I'm just wondering if anyone on ET is using the IB Family & Friends Advisor Account set up. Can anyone tell me a little bit about how it works? I'd like to be able to trade two accounts with the same amount in each, (one mine and one a friends) and have any profits or losses distributed equally between the two accounts. Yet only have to enter trades for my own account. Is this type of thing possible? Thanks in Advance. Runningbear
I don't know if Family & Friends allows you to distribute profits but maybe a better source of information would be their website.
this exactly what the ff account with ib will let you do. i am just in the process of setting my ff account up. so far the paperwork has been a pain. they want you to open a new account for each account you plan to trade and then you have to do a transfer but they wont transfer equities only cash.

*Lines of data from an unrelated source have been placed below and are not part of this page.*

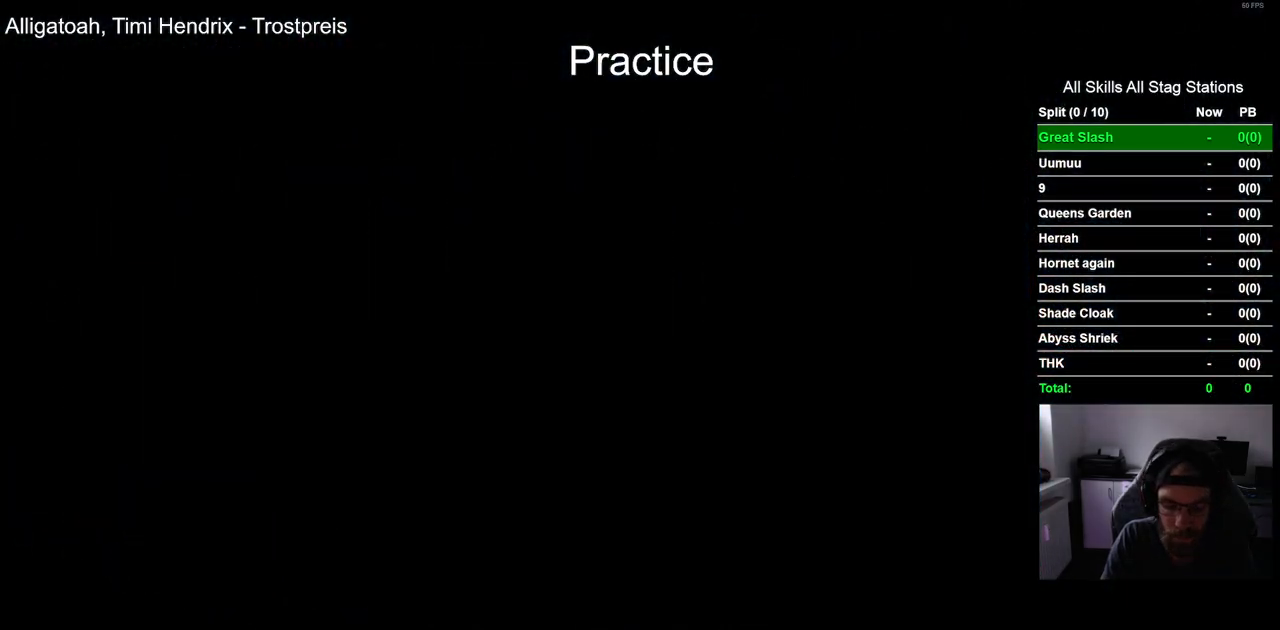
{"dt_ms": 500, "buttons": ["DPAD_RIGHT"], "left_stick": "center", "right_stick": "center", "events": []}
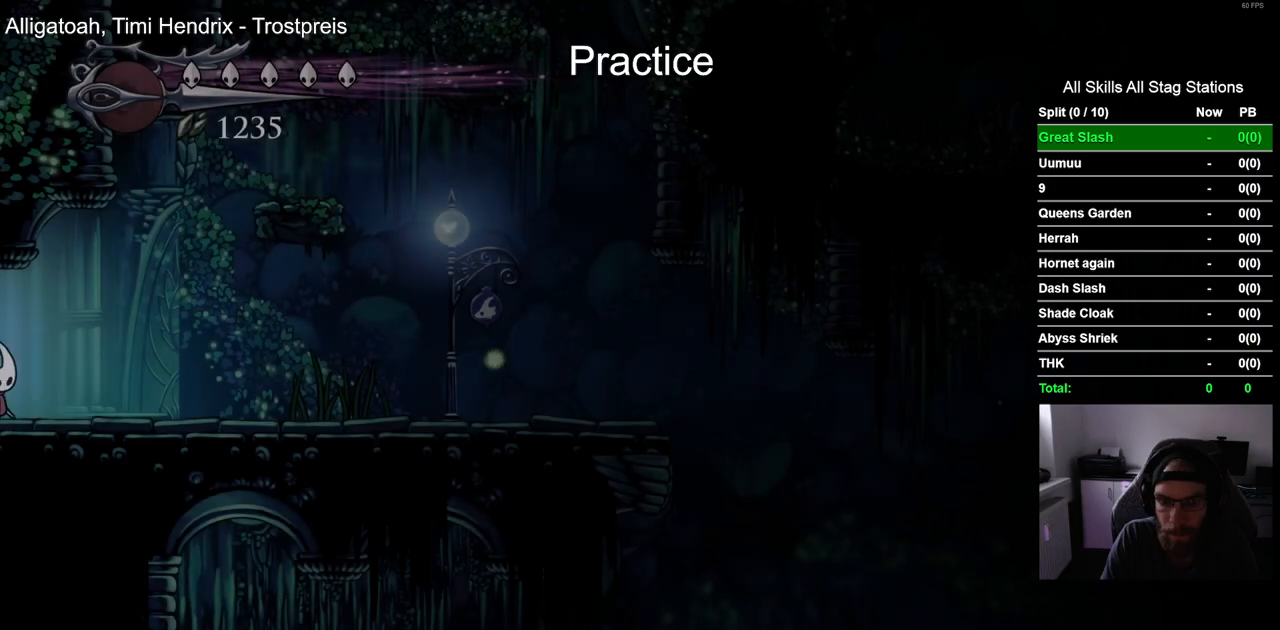
{"dt_ms": 500, "buttons": ["R2", "DPAD_RIGHT"], "left_stick": "center", "right_stick": "center", "events": [[317, "R2", "down"]]}
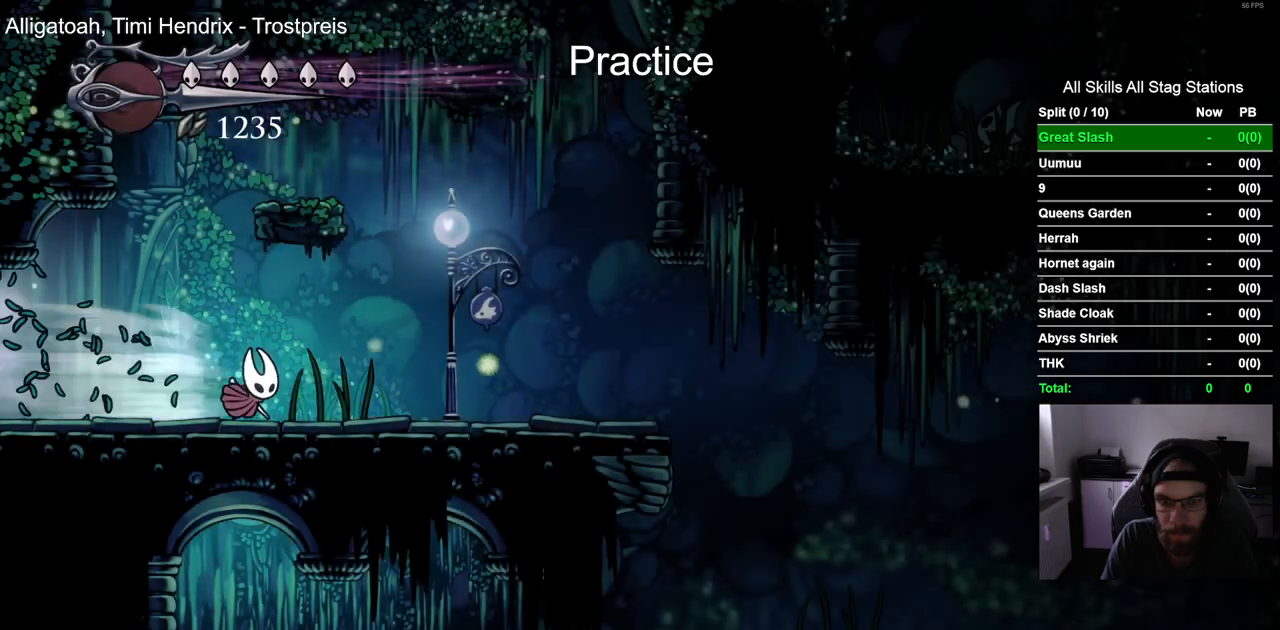
{"dt_ms": 500, "buttons": ["R2", "DPAD_RIGHT"], "left_stick": "center", "right_stick": "center", "events": [[50, "R2", "up"], [383, "R2", "down"]]}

Pretty much any clearing firm will let you do this with discretionary accounts, at least in the "futures" world. It's called a "breakdown" account and is the same tool used by CTA's. You enter all trades in one account, and then allocate them however you want to the others. Jessie
You can allocate them after the trade is closed?. I.e, you can literally create a losing or winning account by allocation of winning or losing trades after the trade is closed? Re: Jessie, not IB
Thanks for the link Banjo, that told me everything I needed to know. Ironically there is more info available on ET than at the IB website. Runningbear
The Clinton Family and Friends. In the futures industry, for the sake of expedience, they would let local branches issue bunched orders directly to the floor over the phone, (they may still be doing this) and allocate the fills later, sometimes at the end of the day. Guess how Hillary Clinton made a hundred thousand dollars starting with one thousand ? (she claims she read the WSJ almost daily) When the markets were moving limits and got locked limit up the broker would allocate the buys to his favorite clients at the end of the day. This created a riskless trade in a volatile market in the right direction. Since I was not present I have to say I only guess this. But, if you asked some old timers they would say: of course. They are some other ways she could have benefited but I am not going into it.